Omer Anam, Quigley Eamonn M M
Lynda K. and David M. Underwood Center for Digestive Disorders, Division of Gastroenterology and Hepatology, Department of Medicine, Houston Methodist Hospital, Houston, TX, USA.
Division of Gastroenterology and Hepatology, The Methodist Hospital, 6550 Fannin St, SM 1201, Houston, TX 77030, USA.
Therap Adv Gastroenterol. 2017 Nov;10(11):877-887. doi: 10.1177/1756283X17734809. Epub 2017 Oct 16.

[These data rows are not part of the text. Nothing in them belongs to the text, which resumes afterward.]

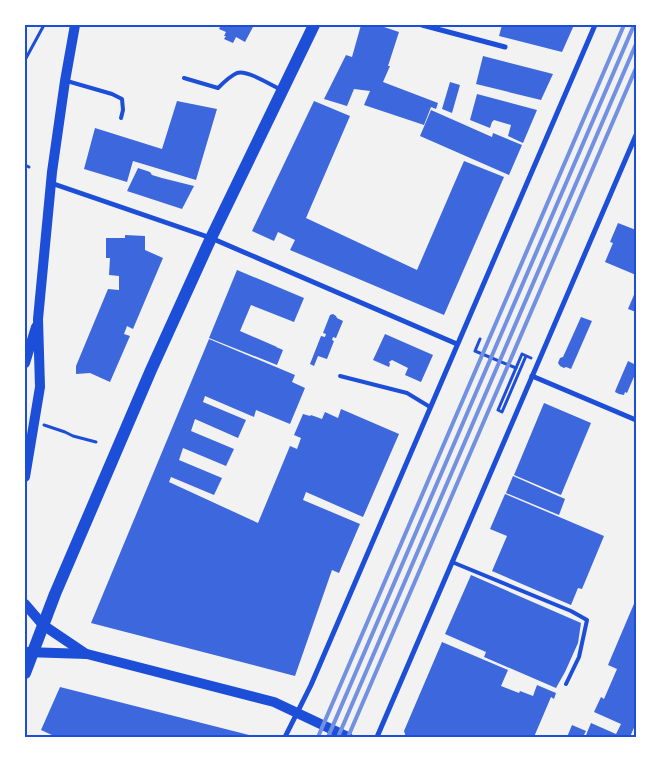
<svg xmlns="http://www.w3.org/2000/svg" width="661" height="762" font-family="'Sofia Sans Condensed',sans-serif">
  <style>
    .building { fill: #3d67dc }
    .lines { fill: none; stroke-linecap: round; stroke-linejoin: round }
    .path { stroke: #1d4ed8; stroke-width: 3 }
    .service { stroke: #1d4ed8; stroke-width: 4 }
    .minor { stroke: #1d4ed8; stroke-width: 5 }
    .secondary { stroke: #1d4ed8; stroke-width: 10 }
    .primary { stroke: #1d4ed8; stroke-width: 12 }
    .rail { stroke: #7290e2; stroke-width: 4 }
    .neatline { fill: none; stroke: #1d4ed8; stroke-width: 2 }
  </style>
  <rect width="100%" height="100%" fill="#f2f2f2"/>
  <g class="building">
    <polygon points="221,25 254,25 245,42 236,37 233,43 224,39 226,36 224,36 226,32 219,29"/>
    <polygon points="361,25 378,25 399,32 388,66 390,66 383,82 438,103 436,109 431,107 424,125 364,105 370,91 354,89 347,106 324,99 346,55 352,57"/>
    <polygon points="502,25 574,25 562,52 499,36"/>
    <polygon points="483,56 553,74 541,100 476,84"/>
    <polygon points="450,82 460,85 452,113 442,109"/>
    <polygon points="477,94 537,110 523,143 508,136 511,125 494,120 492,122 490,128 470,120"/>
    <polygon points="177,101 217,109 196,180 133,161 127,182 84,169 95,128 162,149"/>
    <polygon points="314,101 350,116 306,218 417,270 464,161 504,177 444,315 290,250 295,240 278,232 274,241 252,231"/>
    <polygon points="431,110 492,137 493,133 522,145 509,175 420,136"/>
    <polygon points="138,168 150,172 152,175 162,178 194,186 182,209 127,191"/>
    <polygon points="618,223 636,230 636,275 605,262 613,243 610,242"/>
    <polygon points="125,235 145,236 145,250 163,258 133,329 127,326 124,334 130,336 110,382 90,373 76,374 76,366 108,289 119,290 119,276 109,275 110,258 106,258 106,238 125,238"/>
    <polygon points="237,270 304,298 294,322 251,305 240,331 277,347 276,347 283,350 277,365 209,338"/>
    <polygon points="636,290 636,312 628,309"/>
    <polygon points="333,314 336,316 337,318 343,321 336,338 333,337 332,340 334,341 327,359 318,356 314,366 310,364 321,336 325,337 326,334 323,333 330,315"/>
    <polygon points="581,317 592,321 571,369 566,367 564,368 560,366 558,363 560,358 563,357"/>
    <polygon points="385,334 433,355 421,382 405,375 408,368 392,360 389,362 390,364 389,367 373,360"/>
    <polygon points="209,339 295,375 292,382 305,388 290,424 256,410 254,417 205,396 203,402 246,420 238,438 195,419 191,431 234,449 226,466 183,448 179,460 222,478 214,495 171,477 169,482 258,523 290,446 297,449 301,438 294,435 303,414 310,416 311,415 322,419 325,412 338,418 341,409 399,434 363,517 306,492 303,500 360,524 339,573 332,570 295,676 91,623"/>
    <polygon points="628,361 636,365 636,372 627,393 625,392 624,395 619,394 615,392 616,389"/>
    <polygon points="544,403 591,423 561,495 514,475"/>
    <polygon points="513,476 565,499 559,515 506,493"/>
    <polygon points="505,494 604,536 582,589 578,588 571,605 492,571 507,536 490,529"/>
    <polygon points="471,575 581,623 578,643 565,672 556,688 484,657 486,652 445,634"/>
    <polygon points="636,599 636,723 630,737 586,737 586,735 591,723 616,734 621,724 594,712 601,697 604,699 617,669 608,665"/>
    <polygon points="442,642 508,670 501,686 519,693 520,691 533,696 537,685 556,693 554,699 551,697 534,737 406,737 404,731"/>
    <polygon points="60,687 253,736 253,737 53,737 54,736 41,730"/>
    <polygon points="572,725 586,731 583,737 567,737"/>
  </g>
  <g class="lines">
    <g class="path">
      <polyline points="25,60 44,25"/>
      <polyline points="25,165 29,167"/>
      <polyline points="480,339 475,351 516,368"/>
      <polyline points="526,356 502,412 498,410 522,354 531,358"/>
      <polyline points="44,425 65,432 73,436 96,442"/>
    </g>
    <g class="service">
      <path d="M184,78L218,88C224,82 230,76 237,73C248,70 271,85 281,90"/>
      <polyline points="67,81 112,94 122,99 123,110 121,118"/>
      <polyline points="340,376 407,393 430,407"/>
      <polyline points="452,562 571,611 587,620 579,657 566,684"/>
    </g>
    <g class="minor">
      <polyline points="422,25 505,47"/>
      <polyline points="51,183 211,238 457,344"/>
      <polyline points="532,376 636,420"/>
      <polyline points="285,737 311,685 595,25"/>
      <polyline points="377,737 636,135"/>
    </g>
    <g class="secondary">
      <polyline points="25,363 36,327"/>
      <polyline points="25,477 40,387 38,319 52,172 65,81 75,25"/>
      <polyline points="25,604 43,625 86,654"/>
      <polyline points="25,652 87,654 274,702 348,737"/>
    </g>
    <polyline class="primary" points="25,673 55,594 151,370 211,238 314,25"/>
    <g class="rail">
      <polyline points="318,737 624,25"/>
      <polyline points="328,737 634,25"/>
      <polyline points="338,737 636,44"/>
      <polyline points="348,737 636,68"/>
    </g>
  </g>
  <rect width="661" height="762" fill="none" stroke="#ffffff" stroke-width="52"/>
  <rect x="26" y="26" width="609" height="710" class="neatline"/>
</svg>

Chronic constipation (CC) is a highly prevalent and often under-appreciated gastrointestinal disorder associated with significant impairment in quality of life. Symptoms of constipation are typically present for a number of years prior to a patient seeking help. Lifestyle modifications followed by, or coupled with, over-the-counter laxatives represent the initial treatment option; however, relief for many is limited and dissatisfaction rates for these approaches remain high. Over recent years, therefore, considerable effort has been exerted on the development of novel pharmacological approaches. Two major targets have emerged, motility and secretion. Research on the former led to the development of a number of prokinetic agents capable of stimulating colonic motility and, thus, accelerating colonic transit. Of these, earlier prototypes such as cisapride and tegaserod, though effective, were ultimately withdrawn due to cardiovascular adverse events due in part to receptor non-selectivity. Highly selective serotonergic receptor agonists have since emerged which appear to be equally effective in stimulating gut motility but are devoid of cardiac side effects. One such agent is prucalopride, which has now been approved for the management of chronic idiopathic constipation in several countries, but not in the United States. Multiple multicenter, randomized placebo-controlled clinical trials have demonstrated superiority for prucalopride compared to placebo in the short to medium term in relieving the major symptoms of constipation in both men and women across a broad spectrum of ages, ethnicities and geographic locations. To date, prucalopride has enjoyed a favorable safety profile and there have been no signals to suggest arrythmogenicity. Efficacy over longer periods of treatment remains to be confirmed. Evidence for efficacy in other forms of constipation, such as opioid-induced constipation and that related to Parkinson's disease is beginning to emerge; its status in the management of constipation-predominant irritable bowel syndrome or foregut motility disorders, such as gastroparesis, remains to be established.
慢性便秘(CC)是一种非常普遍但常被忽视的胃肠道疾病,会严重损害生活质量。便秘症状通常在患者寻求帮助前已持续数年。生活方式的改变,随后或同时使用非处方泻药是初始治疗选择;然而,对许多人来说缓解有限,这些方法的不满意率仍然很高。因此,近年来人们在开发新的药物治疗方法上付出了巨大努力。出现了两个主要靶点,即动力和分泌。对前者的研究导致了多种促动力剂的开发,这些促动力剂能够刺激结肠动力,从而加速结肠转运。其中,早期的原型药物如西沙必利和替加色罗,虽然有效,但最终因心血管不良事件而被撤市,部分原因是受体非选择性。此后出现了高度选择性的5-羟色胺能受体激动剂,它们在刺激肠道动力方面似乎同样有效,但没有心脏副作用。普芦卡必利就是这样一种药物,它现已在多个国家被批准用于治疗慢性特发性便秘,但在美国未获批准。多项多中心、随机、安慰剂对照临床试验表明,在短期至中期,普芦卡必利在缓解广泛年龄、种族和地理位置的男性和女性便秘主要症状方面优于安慰剂。迄今为止,普芦卡必利的安全性良好,没有迹象表明有致心律失常性。长期治疗的疗效仍有待证实。在其他形式的便秘,如阿片类药物引起的便秘和与帕金森病相关的便秘中的疗效证据也开始出现;其在以便秘为主的肠易激综合征或前肠动力障碍(如胃轻瘫)管理中的地位仍有待确定。